What is expected:
Return the material below unchanged, reproducing every line character for character.

Working data:
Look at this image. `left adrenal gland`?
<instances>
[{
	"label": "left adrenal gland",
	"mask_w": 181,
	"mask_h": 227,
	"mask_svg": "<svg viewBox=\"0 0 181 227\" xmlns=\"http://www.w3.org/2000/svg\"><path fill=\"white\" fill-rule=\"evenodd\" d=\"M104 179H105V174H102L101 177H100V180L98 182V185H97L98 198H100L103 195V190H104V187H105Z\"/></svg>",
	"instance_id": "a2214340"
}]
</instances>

Written solution:
Look at this image. `left adrenal gland`?
<instances>
[{
	"label": "left adrenal gland",
	"mask_w": 181,
	"mask_h": 227,
	"mask_svg": "<svg viewBox=\"0 0 181 227\" xmlns=\"http://www.w3.org/2000/svg\"><path fill=\"white\" fill-rule=\"evenodd\" d=\"M104 179H105V174H102L101 177H100V180L98 182V185H97L98 198H100L103 195V190H104V187H105Z\"/></svg>",
	"instance_id": "a2214340"
}]
</instances>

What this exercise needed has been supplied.